THE MAN WHO LIVED AGAIN (1936)
(a.k.a. THE MAN WHO CHANGED HIS MIND)
Article #579 by Dave Sindelar
Viewing date: 10-15-2002
Posting date: 3-10-2003
A scientist discovers a method of switching the minds of animals, and proceeds to try it on human beings.
A glance at the title and a quick perusal of the plot description may lead one to believe that this is one of Karloff’s Columbia mad doctor vehicles; however, this is a British production that predates them by a few years, and it’s superior to those productions. Karloff gives a relaxed but confident performance in the type of role that would soon be all too common for him, and it’s directed with a good pace and a nice visual sense, particularly during a rather nightmarish montage sequence.
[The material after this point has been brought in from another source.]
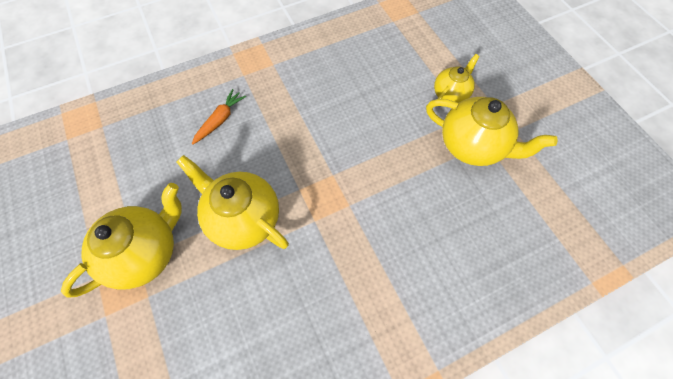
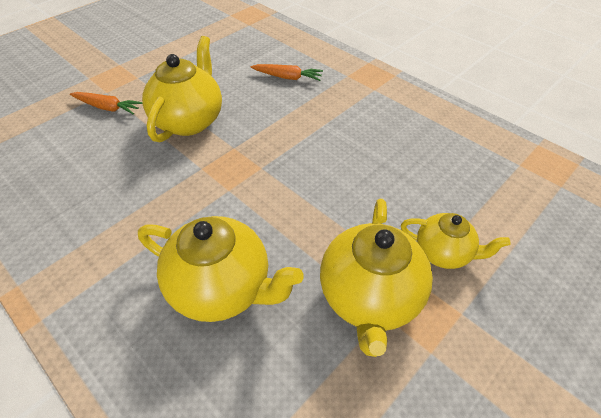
camera: 70 degrees right, 15 degrees down
yellow teapot [61,183,182,298] -> yellow teapot moved to [138,216,303,322]
none -> orange carrot [70,92,143,115]

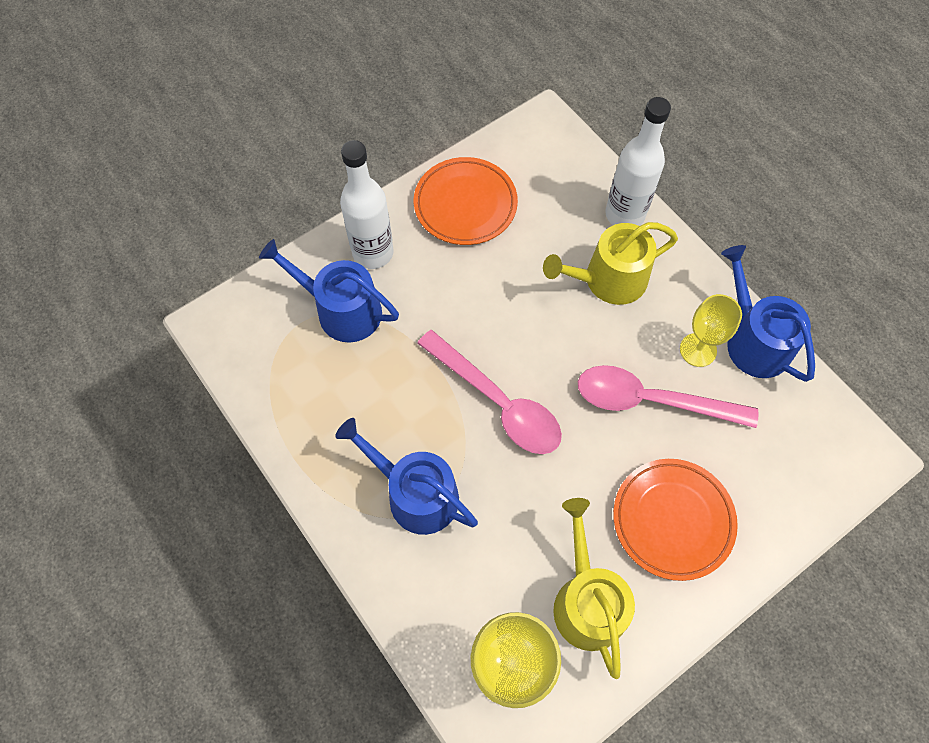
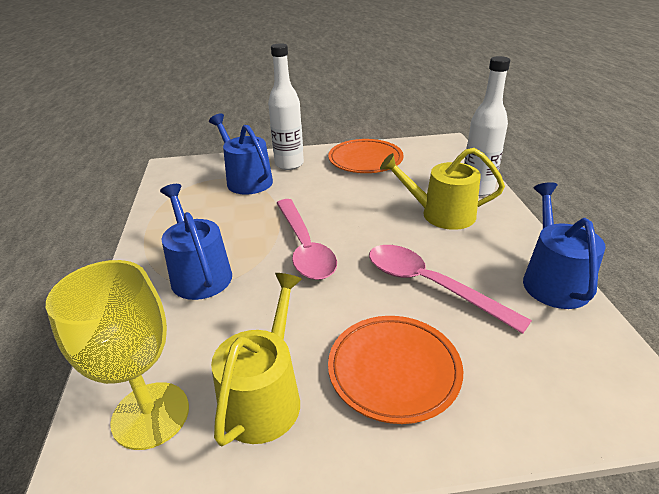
camera: 30 degrees right, 30 degrees down
yellow goblet [680,294,742,367] -> none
However, the movie is stolen by two character roles; Clayton is a cynical sharp-tongued cripple who is all too willing to put his two cents in at every opportunity (he has perhaps the funniest lines of any character this side of Ernest Thesiger’s Dr. Pretorius), and Lord Haslewood is an amusing but homorless newspaper magnate trying to cash in on whatever Karloff’s scientist can give him. They are played by Frank Cellier and Donald Calthrop (not necessarily respectively), and they serve as a great example on how a couple of sharply-written character roles can enhance a movie-watching experience enormously. This may not be one of Karloff’s better-known vehicles, but I think it ranks with some of his best work and is definitely worth catching.